Meeting Face to Face
3,500 Jewish and Arab Youth Will Meet in a Unique Project at Givat Haviva

by Orit Prague

The Jewish-Arab Center for Peace at Givat Haviva is expanding to a project large in dimension during which 3500 youth, high school students in the 11th grade, will meet for a two-day seminar on the Jewish-Arab topic at Givat Haviva this year. The project expansion was made possible due to an anonymous contribution to Givat Haviva.

Every week some three encounters take place and at the end of December, says Shachar Yanai, the educational director Givat Haviva, there will be over 1000 students who will partake in the seminars (during the month of December). Yanai is co-director of the Face to Face project together with Farhat Agbaria. He states that these kinds of numbers of youth in a project of this sort have not taken place since October 2000 when the bloody events began, during which 13 young Arabs were killed.

Prior to the two-day encounter at Givat Haviva the students undergo a process of uni-national clarification in their schools, and following the encounter a processing workshop takes place in each school. The encounter is constructed of workshops for mixed groups with joint facilitation (a Jewish facilitator and an Arab facilitator for each group). During the encounter subjects discussed include circles of belonging widening from the personal to family, community, culture and nationality. The work in each circle of belonging relates both to the joint elements and to the differences. In order to examine the rate of success, questionnaires are distributed before each encounter, immediately after and some time later.

Yanai admits that the program is very short. Therefore the preparatory program exists, and they are seeking ways to create a follow-up program. One of the bodies assisting in the follow-up activity is the Center for Peace Education at Haifa University headed by Prof.

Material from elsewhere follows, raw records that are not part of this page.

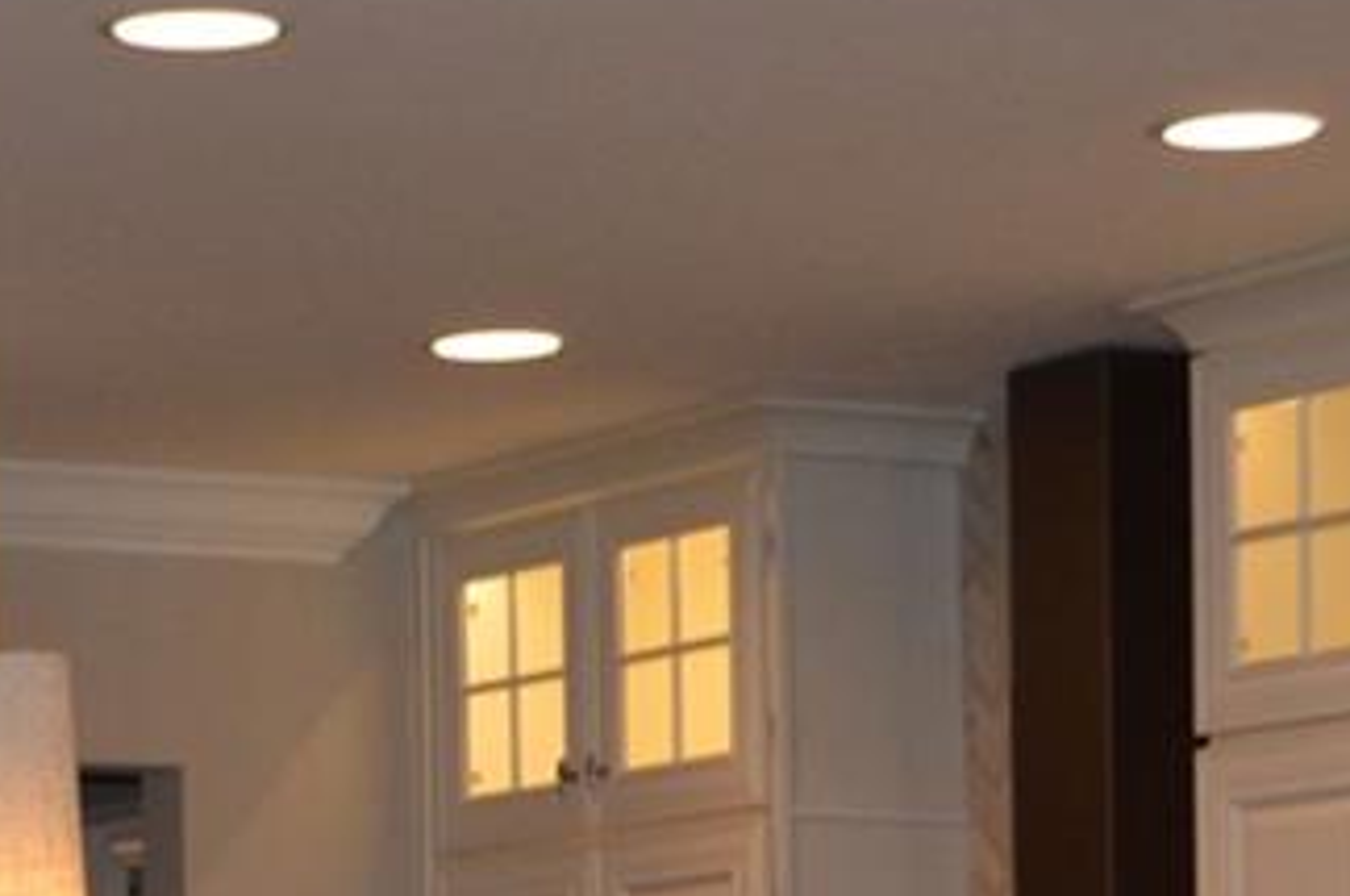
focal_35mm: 163
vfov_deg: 8.0
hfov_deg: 12.5
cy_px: 1752
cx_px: -38
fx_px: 6103
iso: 400
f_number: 4
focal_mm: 22
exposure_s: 1/125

Gaby Salomon, in the framework of which are some 700 students; it also serves research needs. The Peace Center at the University assists in the questionnaires which examine the rate of success of the project and will this year research a sample of 1200 students.

"We do not claim to create friendships," says Yanai, "that is something which is impossible in two-day encounters, but we do want to create preliminary acquaintance, around the complex topics which exist between us, the stereotypes which are created in every group and the reasons for our fears of each other, and for the problems connected with discrimination and lack of equality in a democratic Jewish state.

"The students do not always return with a smile on their lips after these encounters. But they do provide food for thought, and the questionnaires definitely point to a rise in the desire to meet with the other side. In the end, the goal of the encounters is to bring the participants to an optimistic outlook, towards the possibility of living together based on mutual respect between Jews and Arabs, in a reality of complexity and lack of agreement."